I am from the South Hills of Pittsburgh, PA, USA, where I grew up on my parents farm. Growing up, I realized my fondest memories were tied to building shelters, treehouses, and other structures with the materials that were found in the barn, burn pile, or forest floor. With a penchant for wanting to alter the world around me, I went on to study landscape architecture and urban design from Harvard's Graduate School of Design & West Virginia University between 2011 & 2017. Fast-forward a little bit, I’m presently located in Washington D.C, simultaneously practicing as a designer, educator and craftsman. 

DESIGNER:

As a registered Landscape Architect, I’m currently an Associate at Oehme van Sweden where I’ve been since 2021, after several years with HOK’s Planning & Urban Design Practice. My career to date includes managing a wide range of projects from a strategic level, large-scale masterplanning, and public realm design guidelines all the way to medium and small-scale hospitality, campus, and public spaces throughout the United States and abroad.

EDUCATOR:

For over three years, I’ve also been developing curricula for undergraduate and graduate level courses on digital design technologies and construction materials & methods at the University of Maryland College of Agriculture and Natural Resources. With one foot in academia and the other in professional practice, my research is geared towards leveraging imaginative technology to challenge conventional design processes and establish more efficient workflows & construction methods that lead to higher-quality design and project delivery in placemaking.
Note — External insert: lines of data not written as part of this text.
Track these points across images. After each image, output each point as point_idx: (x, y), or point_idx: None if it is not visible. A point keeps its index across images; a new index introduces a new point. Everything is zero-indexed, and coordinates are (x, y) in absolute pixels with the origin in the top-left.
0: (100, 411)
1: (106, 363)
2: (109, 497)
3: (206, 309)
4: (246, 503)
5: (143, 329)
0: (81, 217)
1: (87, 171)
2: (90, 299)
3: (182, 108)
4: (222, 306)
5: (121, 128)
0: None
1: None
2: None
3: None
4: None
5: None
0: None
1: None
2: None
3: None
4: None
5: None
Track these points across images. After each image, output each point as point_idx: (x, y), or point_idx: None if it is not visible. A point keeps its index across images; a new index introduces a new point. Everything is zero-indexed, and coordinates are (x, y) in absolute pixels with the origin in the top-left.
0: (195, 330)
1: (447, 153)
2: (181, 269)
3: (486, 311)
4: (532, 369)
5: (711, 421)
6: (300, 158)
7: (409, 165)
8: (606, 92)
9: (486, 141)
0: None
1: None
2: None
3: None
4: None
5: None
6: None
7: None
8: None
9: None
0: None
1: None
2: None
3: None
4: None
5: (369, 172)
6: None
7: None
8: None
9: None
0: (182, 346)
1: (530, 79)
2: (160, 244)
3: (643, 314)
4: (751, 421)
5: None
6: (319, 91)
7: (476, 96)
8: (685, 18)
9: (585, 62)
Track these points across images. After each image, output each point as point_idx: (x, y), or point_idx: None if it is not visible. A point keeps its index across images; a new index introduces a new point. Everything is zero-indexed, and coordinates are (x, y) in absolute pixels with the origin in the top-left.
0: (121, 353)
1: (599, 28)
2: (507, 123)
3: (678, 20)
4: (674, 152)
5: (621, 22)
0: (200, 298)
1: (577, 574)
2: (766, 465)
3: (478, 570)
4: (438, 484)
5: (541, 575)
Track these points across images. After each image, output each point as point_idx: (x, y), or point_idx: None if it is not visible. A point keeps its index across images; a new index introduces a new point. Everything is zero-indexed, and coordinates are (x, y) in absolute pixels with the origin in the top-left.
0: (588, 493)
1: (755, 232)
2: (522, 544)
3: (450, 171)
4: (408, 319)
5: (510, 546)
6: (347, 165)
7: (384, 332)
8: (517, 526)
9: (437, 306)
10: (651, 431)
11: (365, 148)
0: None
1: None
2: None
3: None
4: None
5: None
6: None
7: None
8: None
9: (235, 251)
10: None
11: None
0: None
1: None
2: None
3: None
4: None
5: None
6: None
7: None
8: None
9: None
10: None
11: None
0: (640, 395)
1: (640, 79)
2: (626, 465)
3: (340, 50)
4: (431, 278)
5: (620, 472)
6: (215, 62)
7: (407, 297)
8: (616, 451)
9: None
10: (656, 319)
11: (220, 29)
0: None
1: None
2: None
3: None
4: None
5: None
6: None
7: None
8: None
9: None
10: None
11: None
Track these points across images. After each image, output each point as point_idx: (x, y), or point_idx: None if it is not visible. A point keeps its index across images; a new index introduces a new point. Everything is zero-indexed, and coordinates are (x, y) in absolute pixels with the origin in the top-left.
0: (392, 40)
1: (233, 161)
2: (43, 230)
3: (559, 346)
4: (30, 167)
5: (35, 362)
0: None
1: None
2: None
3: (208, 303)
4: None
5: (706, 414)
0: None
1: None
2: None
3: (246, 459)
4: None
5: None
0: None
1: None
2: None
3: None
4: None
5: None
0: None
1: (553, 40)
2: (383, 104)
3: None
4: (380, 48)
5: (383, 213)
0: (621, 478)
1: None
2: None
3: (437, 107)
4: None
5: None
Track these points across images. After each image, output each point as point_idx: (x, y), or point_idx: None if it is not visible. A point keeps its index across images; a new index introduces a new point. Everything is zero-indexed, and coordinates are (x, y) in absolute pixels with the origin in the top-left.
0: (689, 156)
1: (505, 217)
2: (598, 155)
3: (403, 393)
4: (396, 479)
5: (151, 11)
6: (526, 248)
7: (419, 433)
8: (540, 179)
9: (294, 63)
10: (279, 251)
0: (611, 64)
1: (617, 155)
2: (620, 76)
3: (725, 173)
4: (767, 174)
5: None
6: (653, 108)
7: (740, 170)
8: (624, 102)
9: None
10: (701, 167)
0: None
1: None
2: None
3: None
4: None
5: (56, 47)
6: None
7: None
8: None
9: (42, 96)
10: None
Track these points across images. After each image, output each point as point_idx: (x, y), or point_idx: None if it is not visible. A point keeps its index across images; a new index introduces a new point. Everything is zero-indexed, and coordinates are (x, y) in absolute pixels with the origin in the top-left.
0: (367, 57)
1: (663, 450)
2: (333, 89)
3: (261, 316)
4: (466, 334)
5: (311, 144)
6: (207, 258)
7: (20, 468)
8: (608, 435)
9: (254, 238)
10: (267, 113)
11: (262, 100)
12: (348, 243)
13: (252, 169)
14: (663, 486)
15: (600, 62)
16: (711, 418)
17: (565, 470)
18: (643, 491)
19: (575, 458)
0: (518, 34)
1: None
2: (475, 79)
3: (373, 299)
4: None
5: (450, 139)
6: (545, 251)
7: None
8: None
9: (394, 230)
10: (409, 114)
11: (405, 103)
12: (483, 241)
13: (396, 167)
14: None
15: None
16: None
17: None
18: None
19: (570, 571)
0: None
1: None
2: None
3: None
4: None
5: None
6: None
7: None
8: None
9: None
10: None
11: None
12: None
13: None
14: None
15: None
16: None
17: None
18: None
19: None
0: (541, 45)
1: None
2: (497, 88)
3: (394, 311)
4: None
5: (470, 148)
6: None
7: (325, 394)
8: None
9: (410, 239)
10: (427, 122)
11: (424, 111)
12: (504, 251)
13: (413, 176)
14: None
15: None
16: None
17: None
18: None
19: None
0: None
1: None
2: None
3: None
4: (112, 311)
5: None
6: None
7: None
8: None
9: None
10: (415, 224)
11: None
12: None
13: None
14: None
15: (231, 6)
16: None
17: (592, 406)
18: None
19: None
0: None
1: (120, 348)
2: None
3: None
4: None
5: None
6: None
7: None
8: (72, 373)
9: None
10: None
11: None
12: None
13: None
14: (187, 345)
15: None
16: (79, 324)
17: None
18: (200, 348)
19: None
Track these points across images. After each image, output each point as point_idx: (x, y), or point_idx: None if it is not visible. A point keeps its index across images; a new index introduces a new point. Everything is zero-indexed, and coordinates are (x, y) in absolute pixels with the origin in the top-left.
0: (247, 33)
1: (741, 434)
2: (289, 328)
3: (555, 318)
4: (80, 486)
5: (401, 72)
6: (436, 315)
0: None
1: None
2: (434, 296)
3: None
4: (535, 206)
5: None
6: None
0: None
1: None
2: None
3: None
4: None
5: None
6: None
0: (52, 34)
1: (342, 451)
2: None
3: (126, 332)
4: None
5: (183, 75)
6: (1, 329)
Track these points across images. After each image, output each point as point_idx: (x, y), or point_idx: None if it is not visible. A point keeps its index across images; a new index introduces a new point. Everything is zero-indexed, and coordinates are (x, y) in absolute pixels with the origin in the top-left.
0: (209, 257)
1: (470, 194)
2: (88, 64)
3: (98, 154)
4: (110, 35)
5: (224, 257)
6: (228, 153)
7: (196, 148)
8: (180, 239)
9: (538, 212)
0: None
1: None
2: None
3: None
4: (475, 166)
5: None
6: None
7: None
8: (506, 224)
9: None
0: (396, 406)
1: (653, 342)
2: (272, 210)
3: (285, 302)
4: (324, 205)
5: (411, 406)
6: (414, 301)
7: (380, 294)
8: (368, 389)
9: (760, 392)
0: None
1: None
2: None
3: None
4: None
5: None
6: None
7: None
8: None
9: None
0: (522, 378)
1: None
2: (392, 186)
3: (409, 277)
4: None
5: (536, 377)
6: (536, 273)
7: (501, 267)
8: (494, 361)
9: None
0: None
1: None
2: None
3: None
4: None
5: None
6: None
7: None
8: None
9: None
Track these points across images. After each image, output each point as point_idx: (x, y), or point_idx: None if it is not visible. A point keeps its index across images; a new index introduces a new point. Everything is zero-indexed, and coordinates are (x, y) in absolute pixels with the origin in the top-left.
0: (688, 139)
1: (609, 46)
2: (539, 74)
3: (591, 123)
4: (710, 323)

The latest graduate studio I co-taught with Dr. Christopher Ellis is part of an ongoing collaboration between Glenstone Museum, MNCPPC, and the University of Maryland exploring the futures of southern Maryland.

CRAFTSMAN:

With much of my time focused on creating in a digital space, I spend most weeknights and weekends creating tangible objects with my own two hands scaling from architectural installations to tableware. Pulling from a family history of building and making things ranging from custom hand tools to barns, I began amassing my own fully functioning modular wood & metal shop on my rooftop apartment after moving to the nation's capital in 2018. It is here that all of the installations, furniture, and other assorted objects I make are created by hand using many of the heirloom tools inherited from the rest of the John W. Wray lineage and family that paved the way before me.